→ **WHAT YOU SHOULD DO**:
In the entries, rewrite the part that opens with the line containing "13.1. The governing" and closes with the line containing "14.2. The Organizer", changing "Regulations" to "Terms" and keeping everything else the same.

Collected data
################

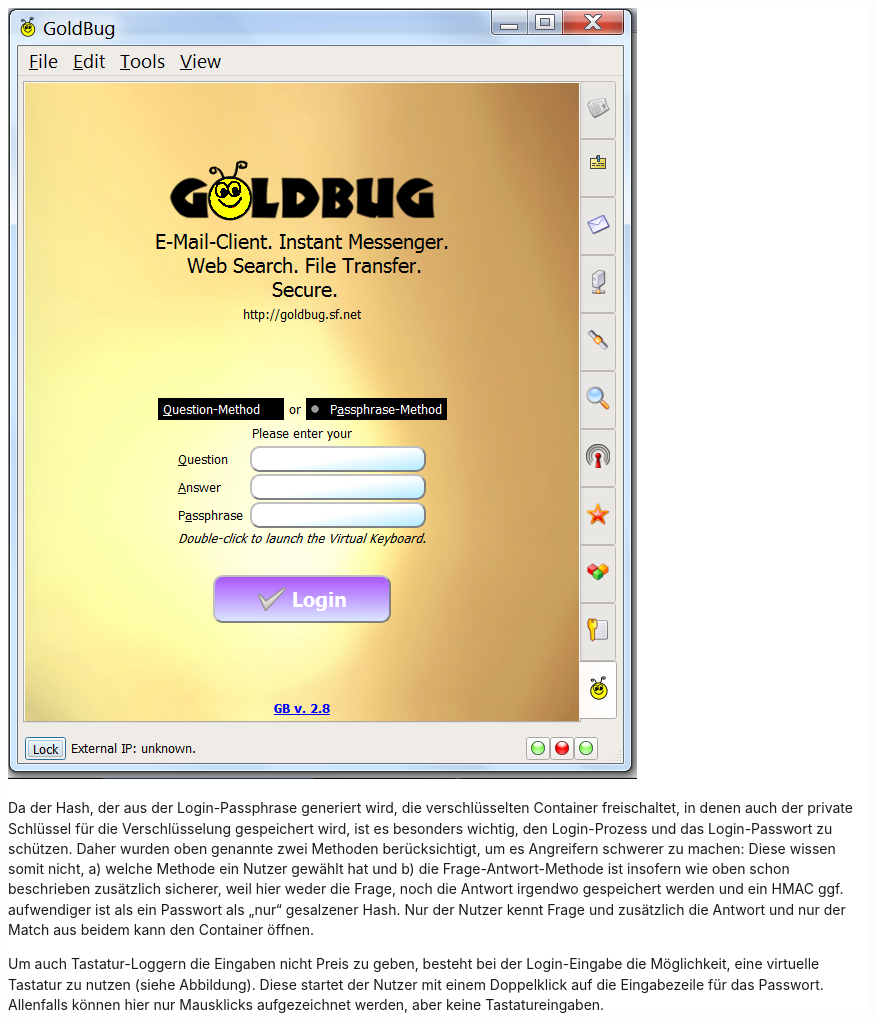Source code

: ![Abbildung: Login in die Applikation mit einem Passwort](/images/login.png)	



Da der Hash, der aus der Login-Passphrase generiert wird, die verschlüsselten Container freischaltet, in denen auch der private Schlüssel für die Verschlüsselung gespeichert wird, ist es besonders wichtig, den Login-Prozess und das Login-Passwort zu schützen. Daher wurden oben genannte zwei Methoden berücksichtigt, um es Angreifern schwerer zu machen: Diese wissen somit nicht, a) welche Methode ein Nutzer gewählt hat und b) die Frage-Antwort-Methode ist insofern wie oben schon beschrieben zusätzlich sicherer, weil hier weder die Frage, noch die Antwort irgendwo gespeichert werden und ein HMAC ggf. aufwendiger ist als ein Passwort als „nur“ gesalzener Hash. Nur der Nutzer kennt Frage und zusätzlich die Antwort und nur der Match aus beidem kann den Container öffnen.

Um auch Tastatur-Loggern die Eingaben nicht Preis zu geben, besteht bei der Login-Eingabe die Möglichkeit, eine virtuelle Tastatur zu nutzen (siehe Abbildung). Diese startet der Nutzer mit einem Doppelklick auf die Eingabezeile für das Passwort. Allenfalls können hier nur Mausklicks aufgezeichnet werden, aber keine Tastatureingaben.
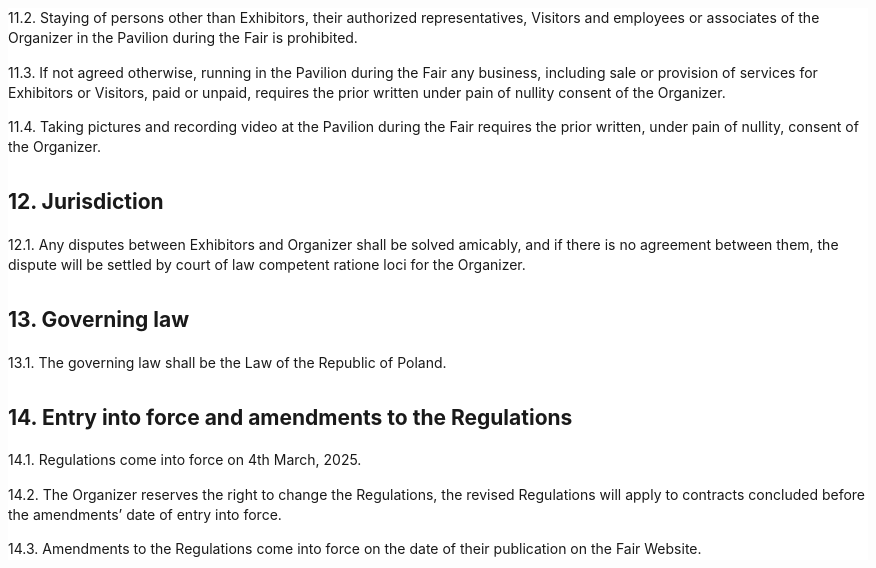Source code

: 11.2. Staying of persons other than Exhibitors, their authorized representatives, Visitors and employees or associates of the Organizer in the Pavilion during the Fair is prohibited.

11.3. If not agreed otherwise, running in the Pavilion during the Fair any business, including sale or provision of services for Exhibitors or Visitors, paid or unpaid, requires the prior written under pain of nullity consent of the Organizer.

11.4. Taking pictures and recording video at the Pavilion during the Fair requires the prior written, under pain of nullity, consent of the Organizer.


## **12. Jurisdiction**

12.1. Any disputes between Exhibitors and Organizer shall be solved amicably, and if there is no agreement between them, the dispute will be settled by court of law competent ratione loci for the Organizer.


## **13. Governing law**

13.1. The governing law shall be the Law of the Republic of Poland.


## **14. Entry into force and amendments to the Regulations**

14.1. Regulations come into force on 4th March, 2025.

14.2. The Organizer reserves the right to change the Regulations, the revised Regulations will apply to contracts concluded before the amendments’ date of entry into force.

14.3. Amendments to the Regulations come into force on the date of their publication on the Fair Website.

################

→ **SOLVED PROBLEM**:
13.1. The governing law shall be the Law of the Republic of Poland.


## **14. Entry into force and amendments to the Terms**

14.1. Terms come into force on 4th March, 2025.

14.2. The Organizer reserves the right to change the Terms, the revised Terms will apply to contracts concluded before the amendments’ date of entry into force.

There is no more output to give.